# Activity
Copy out, word for word and in full, the abstract below on disperser pools in host-parasitoid systems.

# Excerpt to read
^^^^^^^^^^^^^^^^

The Effects of a Pool of Dispersers on Host-parasitoid Systems

When individuals migrate in a multi-patch environment, a considerable proportion of their lifetime might be spent in transit between patches. We investigate the effects such a pool of dispersers can have on local stability and dynamics for a variety of multi-patch host-parasitoid models. When an arbitrary number of patches with internal Lotka–Volterra dynamics is coupled via a global pool of dispersers, the equilibrium is globally stable. The global pool is stabilising if dispersal is by hosts only, by parasitoids only, or by both hosts and parasitoids. If dispersal is local such that individuals first enter a pool close to the patch where they originate and then disperse to adjacent pools, the equilibrium is locally stable. We also analyse the situation where the functional response of parasitoids within a patch is Holling type II which is known to destabilise host-parasitoid systems. Coupling this single patch to a pool of dispersers can produce a locally stable interaction, provided the handling time of hosts is not too long. However, the pool provides a biologically realistic example of an interaction that is locally stable but not permanent. The longer the handling time, the smaller the region of population densities within which populations converge to the equilibrium state. In a multi-patch environment with a global disperser pool, the dynamics of the system are not qualitatively different from the single patch case (i.e. the equilibrium can be locally stable but the system is not permanent). In a multi-patch environment with local disperser pools, true spatial interactions between patches can develop. In contrast to the global pool, local pools can destabilise the stable equilibrium of the single patch case. Limit cycles develop around this unstable equilibrium that lead to extremely complicated dynamics. In contrast to the global pool, a system of local pools can exhibit bounded fluctuations so that populations do not go extinct.

^^^^^^^^^^^^^^^^

Dataset excerpts:
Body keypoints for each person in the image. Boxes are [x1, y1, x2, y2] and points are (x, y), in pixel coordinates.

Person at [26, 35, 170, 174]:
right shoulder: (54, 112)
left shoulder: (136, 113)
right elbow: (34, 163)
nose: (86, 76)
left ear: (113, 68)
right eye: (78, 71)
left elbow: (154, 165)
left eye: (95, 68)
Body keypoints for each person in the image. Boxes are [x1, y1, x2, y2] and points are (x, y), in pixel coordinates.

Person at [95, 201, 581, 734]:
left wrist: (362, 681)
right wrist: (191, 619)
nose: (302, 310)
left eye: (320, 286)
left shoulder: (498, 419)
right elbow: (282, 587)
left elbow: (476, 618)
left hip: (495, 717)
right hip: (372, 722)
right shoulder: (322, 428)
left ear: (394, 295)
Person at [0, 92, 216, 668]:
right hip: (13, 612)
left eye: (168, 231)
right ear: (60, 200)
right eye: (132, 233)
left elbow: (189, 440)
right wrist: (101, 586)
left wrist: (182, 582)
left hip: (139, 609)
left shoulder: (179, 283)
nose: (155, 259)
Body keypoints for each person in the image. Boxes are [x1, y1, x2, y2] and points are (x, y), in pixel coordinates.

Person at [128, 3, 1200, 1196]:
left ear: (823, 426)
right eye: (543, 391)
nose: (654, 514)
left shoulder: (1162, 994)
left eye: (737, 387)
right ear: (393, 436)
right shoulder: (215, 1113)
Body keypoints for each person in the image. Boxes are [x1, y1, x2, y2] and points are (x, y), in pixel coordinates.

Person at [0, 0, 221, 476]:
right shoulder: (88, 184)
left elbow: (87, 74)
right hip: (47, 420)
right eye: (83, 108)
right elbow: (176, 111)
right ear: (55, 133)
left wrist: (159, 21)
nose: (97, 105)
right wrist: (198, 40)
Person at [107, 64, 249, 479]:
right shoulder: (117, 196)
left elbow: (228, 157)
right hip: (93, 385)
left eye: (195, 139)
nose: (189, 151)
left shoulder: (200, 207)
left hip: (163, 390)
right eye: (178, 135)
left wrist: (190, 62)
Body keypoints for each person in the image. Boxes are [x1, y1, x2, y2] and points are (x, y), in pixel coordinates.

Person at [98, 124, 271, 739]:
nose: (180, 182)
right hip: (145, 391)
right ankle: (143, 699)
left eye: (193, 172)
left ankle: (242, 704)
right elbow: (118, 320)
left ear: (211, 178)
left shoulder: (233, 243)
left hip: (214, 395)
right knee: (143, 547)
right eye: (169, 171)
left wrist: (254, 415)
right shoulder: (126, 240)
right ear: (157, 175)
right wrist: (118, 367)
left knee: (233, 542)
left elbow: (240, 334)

^^^^^^^^^^^^^^^^

# Your solution
The Effects of a Pool of Dispersers on Host-parasitoid Systems

When individuals migrate in a multi-patch environment, a considerable proportion of their lifetime might be spent in transit between patches. We investigate the effects such a pool of dispersers can have on local stability and dynamics for a variety of multi-patch host-parasitoid models. When an arbitrary number of patches with internal Lotka–Volterra dynamics is coupled via a global pool of dispersers, the equilibrium is globally stable. The global pool is stabilising if dispersal is by hosts only, by parasitoids only, or by both hosts and parasitoids. If dispersal is local such that individuals first enter a pool close to the patch where they originate and then disperse to adjacent pools, the equilibrium is locally stable. We also analyse the situation where the functional response of parasitoids within a patch is Holling type II which is known to destabilise host-parasitoid systems. Coupling this single patch to a pool of dispersers can produce a locally stable interaction, provided the handling time of hosts is not too long. However, the pool provides a biologically realistic example of an interaction that is locally stable but not permanent. The longer the handling time, the smaller the region of population densities within which populations converge to the equilibrium state. In a multi-patch environment with a global disperser pool, the dynamics of the system are not qualitatively different from the single patch case (i.e. the equilibrium can be locally stable but the system is not permanent). In a multi-patch environment with local disperser pools, true spatial interactions between patches can develop. In contrast to the global pool, local pools can destabilise the stable equilibrium of the single patch case. Limit cycles develop around this unstable equilibrium that lead to extremely complicated dynamics. In contrast to the global pool, a system of local pools can exhibit bounded fluctuations so that populations do not go extinct.